Outra das afirmações “estranhas” é apresentar o Alentejo como “um espaço novíssimo” e dizer que “qualquer vila do Norte tem centenas ou milhares de anos” e que no Alentejo não. Ora, é exactamente na área onde Raposo centra o “estudo” que o Alentejo é “novo”, e falamos de Santo André e de Ermidas do Sado. No restante, romanos e árabes fundaram vilas e cidades, e ao longo dos séculos outras foram surgindo.
De entre as várias características (subjectivas) que Raposo atribui aos alentejanos, como a falta de hospitalidade e a desconfiança, há uma que sobressai no livro, que é a falta de solidariedade (o entendimento do voluntariado), e por caminhos travessos acaba por a justificar com “um problema de Santiago e de todas as cidades alentejanas: as pessoas não se identificam com os símbolos da terra”, e para isso recorre ao clube de futebol da terra e faz comparações com o Norte, nomeadamente com o Arouca e o Tondela. Também aqui foi infeliz, por desconhecimento ou esquecimento, e não mencionou (não passaram assim tantos anos) os clubes de futebol de Campo Maior, Portalegre ou Beja, o que deitaria a sua argumentação por terra.

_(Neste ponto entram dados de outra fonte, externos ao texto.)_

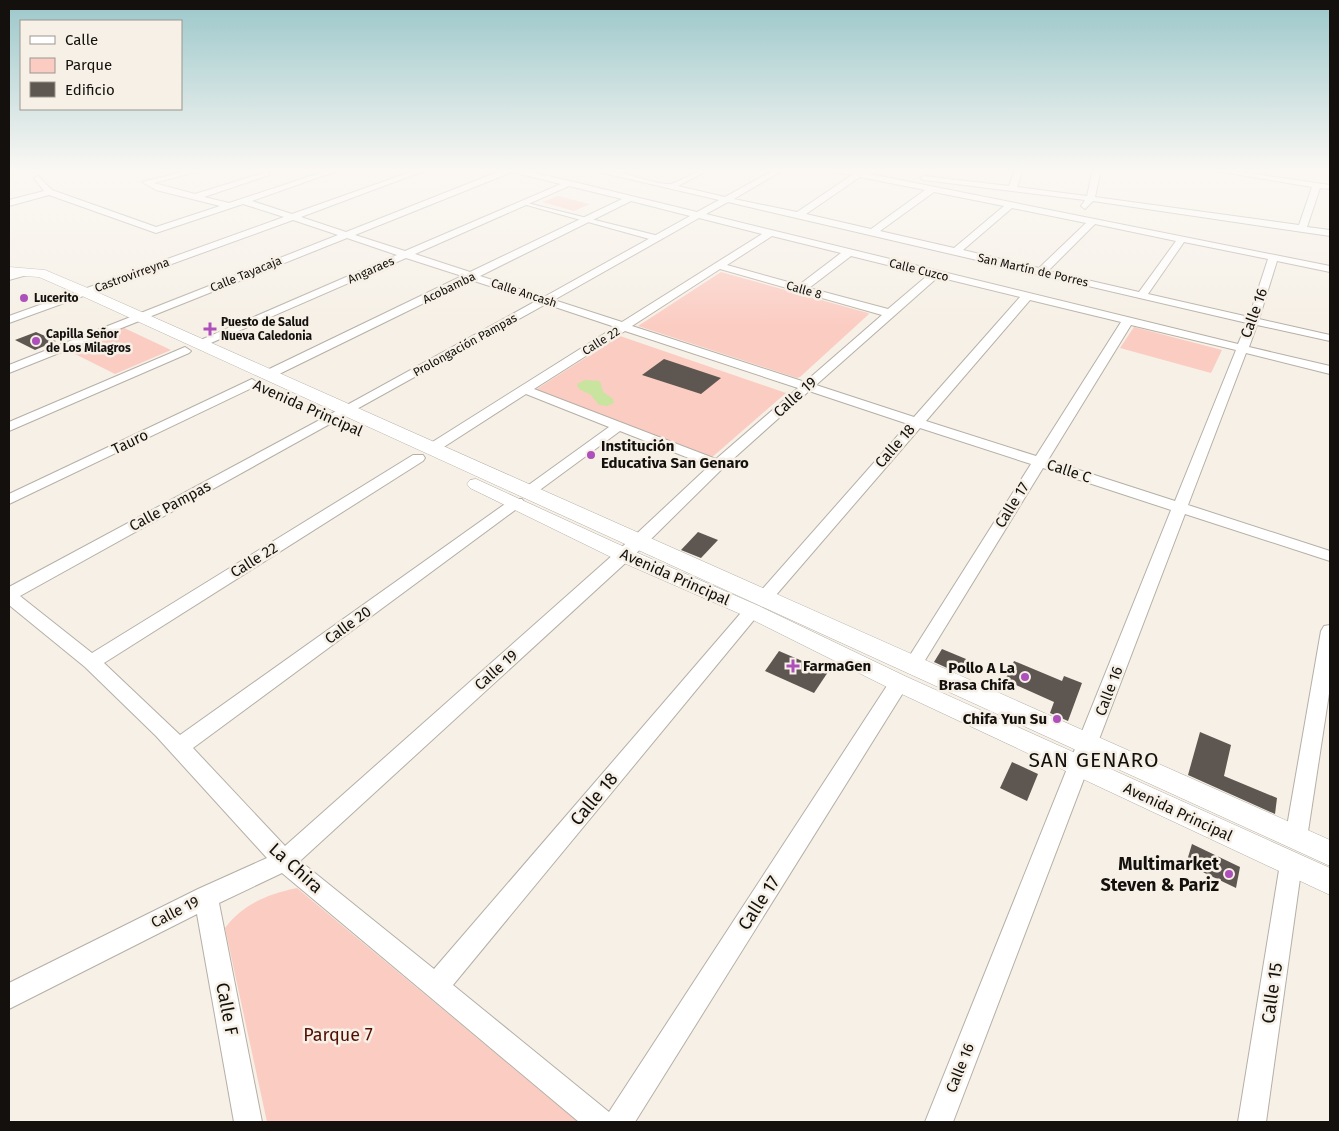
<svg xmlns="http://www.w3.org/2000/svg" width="1339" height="1131" font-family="'Fira Sans',sans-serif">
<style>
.green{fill:#fbccc2}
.water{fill:#c8e49e}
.building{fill:#5e5650}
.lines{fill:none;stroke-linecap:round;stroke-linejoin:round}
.pedestrian-casing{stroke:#b5afa6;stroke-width:2}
.minor-casing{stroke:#b5afa6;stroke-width:2}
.tertiary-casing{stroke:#b5afa6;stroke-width:1}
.pedestrian{fill:#fff;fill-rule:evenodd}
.minor{fill:#fff;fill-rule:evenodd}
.tertiary{fill:#fff;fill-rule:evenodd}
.poi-dot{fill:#ad50bb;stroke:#f6f0e6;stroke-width:2}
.labels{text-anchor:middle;stroke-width:5;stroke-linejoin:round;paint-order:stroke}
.far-street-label{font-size:12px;fill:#13100d;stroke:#f6f0e6}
.far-poi-label{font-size:12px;font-weight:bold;fill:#13100d;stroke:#f6f0e6;text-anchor:start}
.street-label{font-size:15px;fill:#13100d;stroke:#f6f0e6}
.poi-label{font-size:15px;font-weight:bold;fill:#13100d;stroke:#f6f0e6;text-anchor:start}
.near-street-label{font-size:18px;fill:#13100d;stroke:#f6f0e6}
.near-poi-label{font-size:18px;font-weight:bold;fill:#13100d;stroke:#f6f0e6;text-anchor:end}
.near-park-label{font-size:18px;fill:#540f04;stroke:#f6f0e6}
.near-quarter-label{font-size:21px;letter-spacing:1px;fill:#13100d;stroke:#f6f0e6}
</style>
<rect width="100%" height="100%" fill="#f6f0e6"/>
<g class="green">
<path d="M558,196L590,204L574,211L542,202Z"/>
<path d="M721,272L868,313L869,314L800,377L797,378L638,326Z"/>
<path d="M120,326L171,350L115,374L65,349Z"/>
<path d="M1134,327L1222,350L1211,373L1120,348Z"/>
<path d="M620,336L786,393L710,459L535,390Z"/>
<path d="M297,888L578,1122H267L225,928C243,904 268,894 297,888Z"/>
</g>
<path class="water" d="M585,380L600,381L603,392L613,399L614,403L607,406L599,405L591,395L579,389L577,384Z"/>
<g class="building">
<path d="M36,332L56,341L35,350L15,340Z"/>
<path d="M664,359L721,378L701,394L642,375Z"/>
<path d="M698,532L718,540L701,558L681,550Z"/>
<path d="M942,649L966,659L958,673L934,662Z"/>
<path d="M779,651L828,672L814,693L765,671Z"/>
<path d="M1014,661L1062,681L1064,676L1082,683L1068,721L1050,713L1054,702L1005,680Z"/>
<path d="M1200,732L1231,745L1224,776L1277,798L1275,814L1188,775Z"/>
<path d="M1012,762L1038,774L1027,801L1000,788Z"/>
<path d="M1192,844L1240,867L1236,888L1186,864Z"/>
</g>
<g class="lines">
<defs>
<path id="pedestrian" d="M523,202L659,236L660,238L653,240L523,204Z"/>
<g id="minor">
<path d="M195,169H207L154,183L195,194L269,171V175L204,197L229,203L332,169H342L252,201L292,214L419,169H429L301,217L346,232L505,169H517L570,181L697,212L719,200L586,169C612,166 640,181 666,184C679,185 694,169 710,169L678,186L725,197L776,169H785L734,199L797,212L852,175L831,171L830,169L857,171L867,169L865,173L1330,266V272L1277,261L1259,319L1330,335V341L1257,325L1249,347L1330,366V374L1246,353L1188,505L1330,551V561L1185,514L953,1122H925L1171,510L1043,468L919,670L913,672L907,670L904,665L907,660L1031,464L920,428L770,602H758L756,598L758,594L908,424L809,391L723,468L644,546L300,861L434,969L746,607L752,605L758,607L761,611L758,615L453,985L609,1112L892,678L899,676L906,678L908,683L906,688L635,1122H579L282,873L219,903L262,1122H234L197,914L9,1009V983L198,889L267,858L156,736L85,667L9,605V587L327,416L536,301L471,280L271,378H263L261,375L263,372L462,276L406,258L204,346H196V342L397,255L347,238L9,373V365L338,235L293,220L9,323V316L284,217L243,204L156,233L49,195L9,206V200L44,191L34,178L38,176L52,190L156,227L220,206L156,190L142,182ZM512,172L561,184L405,251L355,235ZM860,177L925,190L871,229L806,214ZM569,186L622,199L470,272L415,254ZM934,192L1004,206L954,248L880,231ZM631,201L690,216L544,297L480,276ZM728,202L1247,323L1238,344L706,214ZM1012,208L1086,223L1039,268L963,250ZM699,218L762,234L622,322L554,300ZM1095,224L1176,241L1139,292L1048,271ZM772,236L841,253L799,285L727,265ZM1184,242L1268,259L1249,317L1148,294ZM851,256L928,275L888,309L809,288ZM720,269L882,315L805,382L632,326ZM938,277L1020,297L914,417L816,385ZM1030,300L1121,322L1036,456L926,421ZM546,304L615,327L426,446L424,449L426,452H436L526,394L609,427L523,489L521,492L523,495H533L620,431L709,466L632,538L285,846L193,748L522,505L524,502L522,499H512L180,735L104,663L423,461L425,458L423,455H413L92,653L20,596ZM1131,325L1236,350L1175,501L1048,460ZM625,331L798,388L716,459L534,389Z"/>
<path d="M1015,169H1023L1017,187L1087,196L1093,169H1101L1095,197L1299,225L1312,187L1223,172H1220V169L1330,185V189L1320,188L1307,227L1330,230V236L1093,201L1085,209L1081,206L1085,200L924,180L920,178L924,176L1009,186Z"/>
<path d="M23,270L27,271V275L9,280V274Z"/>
<path d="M185,347L191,351L189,353L9,431V422Z"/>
<path d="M252,379L258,383L256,386L9,504V494Z"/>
<path d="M1330,625V687L1307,838L1304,845L1296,848L1288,845L1285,838L1321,631L1324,626Z"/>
<path d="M1291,854L1299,857L1302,864L1266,1122H1238L1280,864L1283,857Z"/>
</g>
<g id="tertiary">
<path d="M9,267L45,270L90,289L1330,840V866L80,295L39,277L9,275Z"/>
<path d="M476,479L631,550L759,606L907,677L1330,868V895L891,689L745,616L617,560L470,488L467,484L470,480Z"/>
</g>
</defs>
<use href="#pedestrian" class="pedestrian-casing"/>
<use href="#minor" class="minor-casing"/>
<use href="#tertiary" class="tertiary-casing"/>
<use href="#pedestrian" class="pedestrian"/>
<use href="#minor" class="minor"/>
<use href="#tertiary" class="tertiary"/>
</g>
<linearGradient id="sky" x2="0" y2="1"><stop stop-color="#9bc7ca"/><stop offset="0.52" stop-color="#fbf8f4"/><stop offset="1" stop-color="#fbf8f4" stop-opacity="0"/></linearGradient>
<rect width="1339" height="327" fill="url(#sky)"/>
<g class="poi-dot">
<circle cx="24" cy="298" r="5"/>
<path d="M207.5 321.5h5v5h5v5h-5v5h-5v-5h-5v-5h5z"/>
<circle cx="36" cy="341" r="5"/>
<circle cx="591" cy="455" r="5"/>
<path d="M790.5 658.5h5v5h5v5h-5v5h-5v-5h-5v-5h5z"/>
<circle cx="1025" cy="677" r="5"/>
<circle cx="1057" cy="719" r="5"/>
<circle cx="1229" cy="874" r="5"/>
</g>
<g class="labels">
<g class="far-street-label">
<text transform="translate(371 270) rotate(-24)" y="4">Angaraes</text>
<text transform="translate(919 270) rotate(14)" y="4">Calle Cuzco</text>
<text transform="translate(1033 270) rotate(13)" y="4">San Martín de Porres</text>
<text transform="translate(246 274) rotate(-22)" y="4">Calle Tayacaja</text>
<text transform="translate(132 275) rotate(-20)" y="4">Castrovirreyna</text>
<text transform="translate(449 288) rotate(-26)" y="4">Acobamba</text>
<text transform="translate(804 290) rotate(16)" y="4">Calle 8</text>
<text transform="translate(524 293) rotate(18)" y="4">Calle Ancash</text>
<text transform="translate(601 341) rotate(-32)" y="4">Calle 22</text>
<text transform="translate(465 345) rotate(-29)" y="4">Prolongación Pampas</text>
</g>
<g class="far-poi-label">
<text x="34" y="302">Lucerito</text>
<text x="221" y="326">Puesto de Salud<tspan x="221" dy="14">Nueva Caledonia</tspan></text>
<text x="46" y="338">Capilla Señor<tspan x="46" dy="14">de Los Milagros</tspan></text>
</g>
<g class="street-label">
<text transform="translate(1254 313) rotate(-70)" y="5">Calle 16</text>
<text transform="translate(795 397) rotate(-42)" y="5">Calle 19</text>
<text transform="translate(308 408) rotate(24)" y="5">Avenida Principal</text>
<text transform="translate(130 442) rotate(-26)" y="5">Tauro</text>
<text transform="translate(895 446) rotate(-49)" y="5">Calle 18</text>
<text transform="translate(1069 471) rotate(18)" y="5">Calle C</text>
<text transform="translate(1012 505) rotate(-58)" y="5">Calle 17</text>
<text transform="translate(170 506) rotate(-28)" y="5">Calle Pampas</text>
<text transform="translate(254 560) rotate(-32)" y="5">Calle 22</text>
<text transform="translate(675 577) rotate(24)" y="5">Avenida Principal</text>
<text transform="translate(348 625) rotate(-36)" y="5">Calle 20</text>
<text transform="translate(496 670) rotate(-42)" y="5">Calle 19</text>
<text transform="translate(1109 691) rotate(-69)" y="5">Calle 16</text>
<text transform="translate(1178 812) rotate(25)" y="5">Avenida Principal</text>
<text transform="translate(175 912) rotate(-27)" y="5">Calle 19</text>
<text transform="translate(960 1068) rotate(-68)" y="5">Calle 16</text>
</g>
<g class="poi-label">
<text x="601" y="451">Institución<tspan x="601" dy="17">Educativa San Genaro</tspan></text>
<text x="803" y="671">FarmaGen</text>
<text x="1015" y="673" text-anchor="end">Pollo A La<tspan x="1015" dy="17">Brasa Chifa</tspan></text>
<text x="1047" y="724" text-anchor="end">Chifa Yun Su</text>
</g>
<g class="near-street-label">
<text transform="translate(594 799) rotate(-50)" y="6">Calle 18</text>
<text transform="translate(296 868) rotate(42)" y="6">La Chira</text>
<text transform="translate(759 903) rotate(-57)" y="6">Calle 17</text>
<text transform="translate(1272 993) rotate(-82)" y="6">Calle 15</text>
<text transform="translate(227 1009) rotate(79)" y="6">Calle F</text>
</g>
<g class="near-poi-label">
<text x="1219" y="870">Multimarket<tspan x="1219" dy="21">Steven &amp; Pariz</tspan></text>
</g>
<g class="near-park-label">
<text x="338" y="1041">Parque 7</text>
</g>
<g class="near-quarter-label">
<text x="1094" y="767">SAN GENARO</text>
</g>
</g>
<rect width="1339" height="1131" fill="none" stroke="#13100d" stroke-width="20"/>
<rect x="20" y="20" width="162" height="90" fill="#f6f0e6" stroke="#9b968f"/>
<rect x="30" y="36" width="25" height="8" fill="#ffffff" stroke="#9b968f"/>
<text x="65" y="45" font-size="15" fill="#13100d">Calle</text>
<rect x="30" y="58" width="25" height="15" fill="#fbccc2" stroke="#9b968f"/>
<text x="65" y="70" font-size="15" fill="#13100d">Parque</text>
<rect x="30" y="82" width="25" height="15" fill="#5e5650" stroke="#9b968f"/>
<text x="65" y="95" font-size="15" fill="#13100d">Edificio</text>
</svg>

Estranhamente, ou talvez apenas por razões ideológicas, Raposo parece querer tentar desviar a ideia da opressão dos senhores da terra sobre os trabalhadores, e a sua violenta exploração, para um outro tipo de opressão, fazendo afirmações como a que se segue para tentar justificar que o abuso físico sobre as mulheres (e “até a violação”) faziam parte da normalidade alentejana: “Os romances neo-realistas centram-se na opressão económica, mas a verdadeira opressão era sexual e íntima.”
Apesar de não ser um retrato do Alentejo, de estar muito longe disso, Alentejo prometido é um livro bem escrito e desenvolto, pesem expressões como “o odor a haxixe dos eucaliptos” (ou o autor não cheirou haxixe ou não conhece o cheiro dos eucaliptos).